Foundations Divest Fossil-Fuel, Reinvest in Cleantech

In other news related to institutional investors’ interest in green investing, 17 private foundations managing nearly $2 billion in assets have pledged to divest their assets from coal, oil and natural gas companies and re-invest the money directly in cleantech companies. The Divest-Invest Initiative was launched on Jan. 29, and the foundations include the Schmidt Family Foundation, founded by Google’s Eric Schmidt and his wife, Wendy; the Sierra Club Foundation; the Wallace Global Fund; the Park Foundation; the John Merck Fund; and the Russell Family Foundation.

Additionally, 22 cities, two counties, 20 religious organizations, nine colleges and universities, and six other institutions have pledged to get rid of their fossil-fuel investments, according to the New York Times.

Despite the many promises recently made by various investors to do more green investing and to press companies to pay more attention to climate risk, the overall level of interest in green investing among institutional investors that invest as limited partners in cleantech venture capital funds continues to decline. At least, that’s according to Rob Day, a partner with cleantech-focused venture capital firm Black Coral Capital, based in Boston.

In one of Day’s recent blog posts this month, he said, “Earlier this week, I spoke at a conference for venture capital limited partners, and while everyone was polite about it, it was very clear that cleantech was very out of favor (or at least just very out-of-mind) with most of the attendees. There was a cleantech panel which was very sparsely attended… and whenever I described Black Coral’s focus on the sector, it was generally met with an ‘Oh, really? Huh.’

Day also makes the point that while many LPs at the conference were excited by Google’s acquisition of Nest Labs, some investors in this group may not put Nest in the “cleantech” category.
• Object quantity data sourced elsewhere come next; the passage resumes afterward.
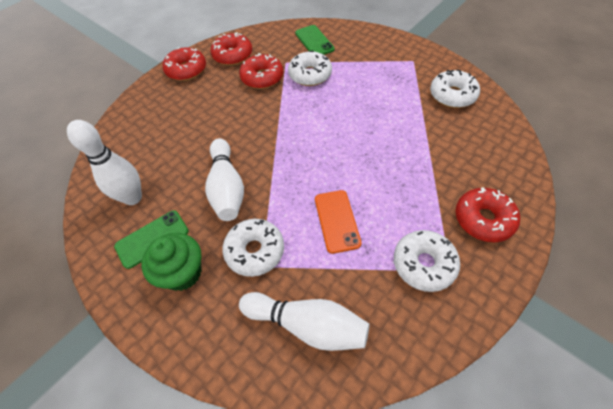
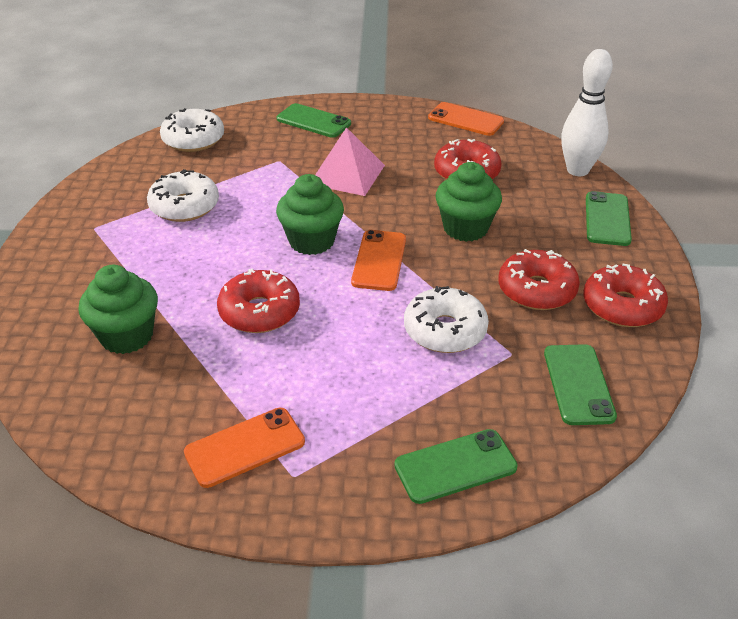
green cupcake: [141,233,202,291] = 1 -> [78,265,158,354] [276,174,344,255] [436,162,502,242] = 3
green phone: [114,210,189,269] [295,25,335,55] = 2 -> [277,103,351,138] [394,429,518,504] [544,344,617,425] [586,191,632,246] = 4
orange phone: [315,190,362,254] = 1 -> [184,408,305,488] [351,230,406,291] [428,102,504,136] = 3
pink pyramid: none = 0 -> [315,127,385,196] = 1
white bowling pin: [67,120,142,205] [205,138,244,221] [239,292,370,351] = 3 -> [561,49,613,176] = 1
white donut: [222,219,284,277] [288,51,332,86] [394,230,460,292] [430,69,480,108] = 4 -> [147,169,219,222] [160,108,224,152] [404,286,489,353] = 3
But Day’s comments do not diminish the fact that some investors that gathered at the Ceres conference at the UN in late January expressed a great deal of concern about climate risk.

“The summit today is a very important discussion and the release of this Clean Trillion report by Ceres and the Ceres team is very significant as well,” DiNapoli said during the conference. “The report lays out a very ambitious goal and ambitious agenda, but it’s a very important aspirational blueprint for where we all need to be headed.”

Institutional Investors Get Serious About Green Investing

The Clean Trillion campaign, which Ceres announced at the conference, asks for a trillion dollars a year to be invested in clean energy, beginning in 2030. In order to achieve this, Ceres says, half a trillion needs to be invested by 2020. The report mentions the International Energy Agency’s estimate that “the world will need to invest $1 trillion more per year through 2050 in solar plants, wind farms and other alternative-energy projects to have an 80 percent chance of keeping average global temperatures no more than 2 degrees Celsius above preindustrial levels.

A Ceres press release provided the following suggestions on how institutional investors can reach the goals set out by the Clean Trillion campaign:
– Manage climate risks in their portfolios;
– Invest in clean energy opportunities that offer competitive risk-adjusted returns across asset classes;
– Engage with companies to improve their practices on clean energy and climate change, including determining which issues have been included in shareholder resolutions; and
– Support policies that expand investment in clean energy.